AUFGABEN:
1 – Nenne alle Behörden, Unternehmen und Medien, die im Text über den Ankauf von Sicherheitslücken erwähnt werden.
2 – Bis wann hatte das BSI laut dem Text über den Ankauf von Sicherheitslücken einen Vertrag mit Vupen?
3 – Greif den Text über den Ankauf von Sicherheitslücken auf und setze ihn nach seinem letzten Satz fort.

ÜBUNGSTEXT:
——————
Um Verschlüsselungsverfahren wie etwa das SSL-Protokoll aushebeln zu können, will der Bundesnachrichtendienst (BND) künftig Zero Day Exploits einkaufen. Bis zum Jahr 2020 sollen 4,5 Millionen Euro in das Projekt fließen, berichtet der Spiegel in der aktuellen Ausgabe.

Der BND ist derweil nicht die einzige Behörde aus Deutschland, die an dem Kauf von Sicherheitslücken interessiert ist. Auf Anfrage des Spiegel hat das Bundesamt für Sicherheit in der Informationstechnik (BSI) erklärt, dass es „bis September 2014“ einen Vertrag mit dem Sicherheitslückenhändler Vupen unterhalten habe. Ziel der Maßnahme sei aber „ausschließlich der Schutz der Regierungsnetze“, so das BSI.
——————
Einträge aus einer Datensammlung
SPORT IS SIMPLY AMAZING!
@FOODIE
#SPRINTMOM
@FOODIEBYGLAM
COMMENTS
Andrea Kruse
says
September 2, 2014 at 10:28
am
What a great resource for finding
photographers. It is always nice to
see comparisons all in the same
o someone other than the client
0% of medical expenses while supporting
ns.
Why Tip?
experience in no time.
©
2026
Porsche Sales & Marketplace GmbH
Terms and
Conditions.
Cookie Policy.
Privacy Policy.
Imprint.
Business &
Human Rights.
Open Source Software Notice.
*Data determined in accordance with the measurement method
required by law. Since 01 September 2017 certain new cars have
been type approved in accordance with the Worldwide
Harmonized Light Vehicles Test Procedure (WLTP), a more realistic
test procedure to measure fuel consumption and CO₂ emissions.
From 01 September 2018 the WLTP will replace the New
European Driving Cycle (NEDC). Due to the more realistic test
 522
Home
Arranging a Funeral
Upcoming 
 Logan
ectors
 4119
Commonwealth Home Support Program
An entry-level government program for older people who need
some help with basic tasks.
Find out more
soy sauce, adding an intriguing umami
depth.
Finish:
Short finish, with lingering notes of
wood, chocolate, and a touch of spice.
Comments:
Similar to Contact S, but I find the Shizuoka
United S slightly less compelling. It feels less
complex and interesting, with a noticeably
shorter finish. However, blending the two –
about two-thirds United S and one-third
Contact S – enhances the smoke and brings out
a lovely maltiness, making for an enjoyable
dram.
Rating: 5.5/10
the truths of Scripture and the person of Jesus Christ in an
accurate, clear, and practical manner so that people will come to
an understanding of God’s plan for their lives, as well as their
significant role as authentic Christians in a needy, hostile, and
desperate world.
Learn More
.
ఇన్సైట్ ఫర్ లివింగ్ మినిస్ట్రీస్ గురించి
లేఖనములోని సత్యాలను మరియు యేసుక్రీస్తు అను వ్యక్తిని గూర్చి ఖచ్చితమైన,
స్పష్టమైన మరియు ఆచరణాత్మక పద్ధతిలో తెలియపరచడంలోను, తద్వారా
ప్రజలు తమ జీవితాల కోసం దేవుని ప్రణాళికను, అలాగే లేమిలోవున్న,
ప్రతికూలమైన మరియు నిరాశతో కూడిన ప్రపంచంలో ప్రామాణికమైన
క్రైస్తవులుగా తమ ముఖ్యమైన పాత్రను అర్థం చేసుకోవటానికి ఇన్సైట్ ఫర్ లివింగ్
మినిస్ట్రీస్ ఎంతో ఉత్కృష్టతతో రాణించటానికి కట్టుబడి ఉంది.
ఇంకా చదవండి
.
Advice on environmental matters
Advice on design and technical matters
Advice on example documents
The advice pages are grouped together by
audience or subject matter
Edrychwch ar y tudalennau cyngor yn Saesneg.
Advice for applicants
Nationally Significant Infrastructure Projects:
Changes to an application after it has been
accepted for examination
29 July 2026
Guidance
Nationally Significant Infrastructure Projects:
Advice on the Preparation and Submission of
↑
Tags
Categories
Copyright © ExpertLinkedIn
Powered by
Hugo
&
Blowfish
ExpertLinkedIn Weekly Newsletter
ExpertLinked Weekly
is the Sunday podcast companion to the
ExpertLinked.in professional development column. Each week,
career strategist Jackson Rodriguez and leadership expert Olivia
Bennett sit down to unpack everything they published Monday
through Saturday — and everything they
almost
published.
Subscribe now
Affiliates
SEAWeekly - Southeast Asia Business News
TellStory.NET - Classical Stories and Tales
——————
LÖSUNGEN:
1 – Bundesnachrichtendienst (BND), Spiegel, Bundesamt für Sicherheit in der Informationstechnik (BSI), Vupen

2 – Bis September 2014.

3 –
Vupen gilt beim Handel von Software-Schwachstellen als Weltmarktführer, bei dem unter anderem auch die NSA Informationen über Zero-Day-Exploits eingekauft haben soll. Dass Geheimdienste und andere Sicherheitsbehörden Millionensummen für Sicherheitslücken ausgeben, ist allerdings äußerst umstritten.

Michael Waidner, Leiter des Fraunhofer-Instituts für Sichere Informationstechnologie, sagte dem Spiegel: „Den Markt für Schwachstellen zu unterstützen, ist aus staatlicher Sicht eine extrem schlechte Idee.“ Weil niemand wisse, wer sonst noch Informationen über eine bestimmte Sicherheitslücke erhalte, könne diese auch für „die eigenen Bürger, Behörden und Unternehmen ein großes Risiko“ darstellen.

So ist das vom BND anvisierte SSL-Protokoll etwa eine gängige Methode, um die Datenübertragung von E-Mails sowie beim Online-Banking und -Shopping zu schützen. Sicherheitslücken, mit denen sich die Verschlüsselung knacken lässt, sind dementsprechend nicht nur für den Geheimdienst, sondern auch für Internet-Kriminelle äußerst lukrativ.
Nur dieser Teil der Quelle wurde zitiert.